Incremental optical motion encoders are used to resolve the position and movement of an object along a particular route. Such encoders generally include a light source for emitting a light beam, light modulation means for modulating the light beam in response to movement of the object along the route, and detection means for receiving modulated light and for producing discrete electrical signals representing detection of light by the detectors. As the light is modulated in response to the movement of the object, the stream of electrical signals from the detector assembly produces a continuous wave form usually resembling a square wave. The position of the object along its route determines the position of each signal in the wave form. The phase of the wave form differs depending upon the location of the object. Thus, signals from the detectors can be used to indicate a change in location of the object along the route. Two or more out-of-phase signals from separate detectors can be used to detect both change in location and change of direction of movement.
For an incremental motion encoder to indicate the absolute position or location of the object along its route, an index pulse is generated at least once along the route. The incremental signals can be used to count incremental movement from the index pulse. If the position of the object is known at the time the index pulse is generated, the absolute position of the object at any place along the route can be determined.
Therefore, to provide an indication of absolute position, change in location and direction of movement, an incremental encoder usually requires three channels of information. Two channels are derived from two or more out of phase encoder signals that are produced throughout the route of the object, and a third is an index signal produced at least once along the route at a known position of the object.
Such a position encoder or a movement detector is used to measure the angular position of a shaft. Depending on the use of such a shaft angle encoder, a high degree of resolution and accuracy may be needed; for example, an automotive crankshaft angle measurement applications or accelerator speed control, a resolution of 2000 increments per revolution of the shaft may be necessary. Accuracy of the correlation between the signal from the encoder and the actual mechanical position of the shaft is also important. Mechanical alignment discrepancies can adversely affect accuracy as can electrical noise, due to the very small dimensions of the code wheel, the transmissive sections and the nontransmissive sections.
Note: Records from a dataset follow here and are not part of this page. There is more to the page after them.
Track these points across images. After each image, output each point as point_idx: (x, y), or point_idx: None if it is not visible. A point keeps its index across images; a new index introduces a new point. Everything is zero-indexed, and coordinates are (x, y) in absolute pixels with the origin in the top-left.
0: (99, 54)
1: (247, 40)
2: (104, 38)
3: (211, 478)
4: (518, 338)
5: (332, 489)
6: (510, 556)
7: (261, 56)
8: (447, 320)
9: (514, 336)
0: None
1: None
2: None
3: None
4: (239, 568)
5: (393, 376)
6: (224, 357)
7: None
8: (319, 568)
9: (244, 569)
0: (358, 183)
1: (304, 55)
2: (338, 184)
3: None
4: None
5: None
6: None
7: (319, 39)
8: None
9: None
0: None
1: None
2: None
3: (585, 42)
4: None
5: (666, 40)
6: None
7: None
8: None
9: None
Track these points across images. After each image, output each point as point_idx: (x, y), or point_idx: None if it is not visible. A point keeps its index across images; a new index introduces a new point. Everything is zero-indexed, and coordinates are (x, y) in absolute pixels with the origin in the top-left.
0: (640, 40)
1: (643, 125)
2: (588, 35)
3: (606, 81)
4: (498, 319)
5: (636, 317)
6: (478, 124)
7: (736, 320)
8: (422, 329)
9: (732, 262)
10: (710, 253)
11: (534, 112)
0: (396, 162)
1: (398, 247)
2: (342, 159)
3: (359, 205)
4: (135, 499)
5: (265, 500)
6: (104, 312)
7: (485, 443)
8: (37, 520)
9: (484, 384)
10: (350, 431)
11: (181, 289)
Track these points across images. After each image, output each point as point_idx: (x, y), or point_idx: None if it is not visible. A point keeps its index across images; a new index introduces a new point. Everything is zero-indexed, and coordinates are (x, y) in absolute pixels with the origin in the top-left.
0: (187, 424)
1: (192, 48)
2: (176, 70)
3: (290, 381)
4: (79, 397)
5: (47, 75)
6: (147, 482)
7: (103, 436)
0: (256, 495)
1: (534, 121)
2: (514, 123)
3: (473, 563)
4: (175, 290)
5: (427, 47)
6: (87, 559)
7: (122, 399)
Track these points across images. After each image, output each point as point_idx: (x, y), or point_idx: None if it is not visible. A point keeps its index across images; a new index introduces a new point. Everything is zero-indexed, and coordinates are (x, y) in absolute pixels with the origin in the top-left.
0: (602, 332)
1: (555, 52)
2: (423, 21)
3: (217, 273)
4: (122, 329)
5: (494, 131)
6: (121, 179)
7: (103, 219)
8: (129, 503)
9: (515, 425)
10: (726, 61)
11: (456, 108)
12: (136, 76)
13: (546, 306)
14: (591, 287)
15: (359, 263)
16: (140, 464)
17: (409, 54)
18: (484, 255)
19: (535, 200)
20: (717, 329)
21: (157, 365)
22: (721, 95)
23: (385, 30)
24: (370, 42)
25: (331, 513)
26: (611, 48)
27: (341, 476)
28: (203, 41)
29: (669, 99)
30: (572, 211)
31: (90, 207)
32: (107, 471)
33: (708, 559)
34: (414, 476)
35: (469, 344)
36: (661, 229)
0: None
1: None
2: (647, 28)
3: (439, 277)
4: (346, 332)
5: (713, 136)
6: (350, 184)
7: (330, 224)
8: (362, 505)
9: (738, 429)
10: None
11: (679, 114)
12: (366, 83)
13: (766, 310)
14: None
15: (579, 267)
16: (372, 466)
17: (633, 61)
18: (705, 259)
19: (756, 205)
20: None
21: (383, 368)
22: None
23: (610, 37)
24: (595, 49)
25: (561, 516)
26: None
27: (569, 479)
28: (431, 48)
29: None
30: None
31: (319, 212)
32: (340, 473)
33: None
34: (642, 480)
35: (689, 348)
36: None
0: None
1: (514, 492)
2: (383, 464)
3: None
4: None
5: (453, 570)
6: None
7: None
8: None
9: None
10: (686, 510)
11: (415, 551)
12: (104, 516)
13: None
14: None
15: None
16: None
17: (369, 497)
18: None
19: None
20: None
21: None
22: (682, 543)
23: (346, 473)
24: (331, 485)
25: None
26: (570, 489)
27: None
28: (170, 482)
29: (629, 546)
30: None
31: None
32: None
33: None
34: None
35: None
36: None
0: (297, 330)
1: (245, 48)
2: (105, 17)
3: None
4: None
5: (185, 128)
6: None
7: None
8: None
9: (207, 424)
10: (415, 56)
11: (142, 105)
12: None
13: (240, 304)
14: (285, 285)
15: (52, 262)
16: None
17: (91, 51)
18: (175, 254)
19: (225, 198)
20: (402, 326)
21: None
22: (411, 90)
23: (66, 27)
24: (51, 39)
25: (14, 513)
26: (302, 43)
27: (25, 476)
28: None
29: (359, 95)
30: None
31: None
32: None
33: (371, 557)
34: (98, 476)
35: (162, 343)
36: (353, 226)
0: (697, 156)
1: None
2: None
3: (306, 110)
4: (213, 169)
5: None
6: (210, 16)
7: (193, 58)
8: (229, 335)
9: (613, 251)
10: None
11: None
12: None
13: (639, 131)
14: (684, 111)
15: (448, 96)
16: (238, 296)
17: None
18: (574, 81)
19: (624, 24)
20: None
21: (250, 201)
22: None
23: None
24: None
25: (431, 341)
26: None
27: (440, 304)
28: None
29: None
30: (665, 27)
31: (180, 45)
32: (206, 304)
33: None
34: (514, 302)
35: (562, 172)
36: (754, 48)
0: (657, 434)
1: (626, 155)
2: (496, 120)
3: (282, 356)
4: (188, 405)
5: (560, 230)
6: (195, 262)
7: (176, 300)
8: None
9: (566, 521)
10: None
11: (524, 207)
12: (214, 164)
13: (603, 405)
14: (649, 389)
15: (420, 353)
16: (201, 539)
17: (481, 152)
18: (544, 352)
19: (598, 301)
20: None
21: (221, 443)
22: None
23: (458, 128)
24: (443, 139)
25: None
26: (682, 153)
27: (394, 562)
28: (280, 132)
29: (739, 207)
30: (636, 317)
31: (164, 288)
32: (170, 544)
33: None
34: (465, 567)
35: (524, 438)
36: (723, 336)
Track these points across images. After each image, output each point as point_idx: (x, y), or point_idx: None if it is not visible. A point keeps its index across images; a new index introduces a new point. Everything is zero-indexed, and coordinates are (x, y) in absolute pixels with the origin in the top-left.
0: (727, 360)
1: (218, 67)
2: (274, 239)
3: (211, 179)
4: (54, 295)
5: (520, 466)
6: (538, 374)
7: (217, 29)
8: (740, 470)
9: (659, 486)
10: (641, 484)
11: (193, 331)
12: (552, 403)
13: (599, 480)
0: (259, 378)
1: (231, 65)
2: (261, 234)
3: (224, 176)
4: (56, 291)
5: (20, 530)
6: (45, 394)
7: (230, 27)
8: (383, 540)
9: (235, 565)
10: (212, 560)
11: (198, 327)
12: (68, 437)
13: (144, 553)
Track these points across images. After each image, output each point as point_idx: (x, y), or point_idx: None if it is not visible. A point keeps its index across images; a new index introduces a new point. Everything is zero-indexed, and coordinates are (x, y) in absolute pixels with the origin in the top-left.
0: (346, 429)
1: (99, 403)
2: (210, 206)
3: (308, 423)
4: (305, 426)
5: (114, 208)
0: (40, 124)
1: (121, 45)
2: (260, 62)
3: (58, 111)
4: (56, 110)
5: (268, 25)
To accurately detect the index pulse, a push-pull electronic arrangement may be used to determine the location of the index pulse. In such an arrangement, two photodetectors are arranged laterally adjacent one another in alignment with a light source; a circular code wheel fixed to the shaft separates the light source and the detectors. When one of the detectors is illuminated, a logic signal of one sense, such as a "1", is produced. When a spoke on the code wheel occults the illumination, the opposite logic signal is produced, such as a logical "0." Then as the index window passes over the detectors, one detector will generate a logic 1 of long duration, followed an instant later by a logic 1 from the second detector. The direction of travel of the code wheel may be determined by sensing which detector is first to generate a long duration of logic 1.
An optical encoder that produces an index pulse having the same logic value regardless of the direction of rotation of the code wheel has three photodetectors arranged laterally adjacent one another in alignment with the light source. The principal photodetector has a unit width; the two secondary photodetectors each have a one-half unit width. The secondary photodetectors are preferably arranged to be occulted by a spoke or adjacent spokes of the code wheel when the principal photodetector is illuminated by the light source. The principal photodetector is preferably mounted between the second and third photodetectors. Alternatively, the two secondary photodetectors can be mounted on one side of the principal photodetector. Each photodetector can produce a logic level in response to the detection of light or the absence of light.
The code member has a code wheel with a circumferential track comprising a plurality of alternating windows and spokes for alternately transmitting or blocking the light upon movement of the code wheel. Each window and each spoke has a unit width. The encoder preferably includes a circuit for processing the photodetector output signals. The circuit comprises a buffer circuit for processing the output signals, having a first input connected to the output of the two secondary photodetectors, and a second input connected to the output of the principal photodetector.
A desirable feature of the optical encoder is the capability of using code wheels of differing density with a particular photodetector. The density of a code wheel is defined by the size of the principal photodetector relative to the size of the window or spoke of the code wheel. For example, a code wheel of equal density to that of the photodetector has a window and spoke each with a width equal to the width of the principal photodetector. Similarly a half density code wheel has a window and spoke each with a width that is twice the width of the principal photodetector.
A half density code wheel also functions as a slot interrupter because a window allows the light source to totally illuminate both the principal and secondary photodetectors, and a spoke completely occults both the principal and secondary photodetectors. However, for the previously described embodiment, the photodetector can produce an ambiguous output signal when both the principal and secondary photodetectors are either entirely illuminated or entirely occulted.
Thus it is desirable to provide an optical encoder apparatus which produces an unambiguous output signal for code wheels having equal or lesser density than that of the photodetectors. Preferably this is provided by modifying the photodetector rather than changing external hardware.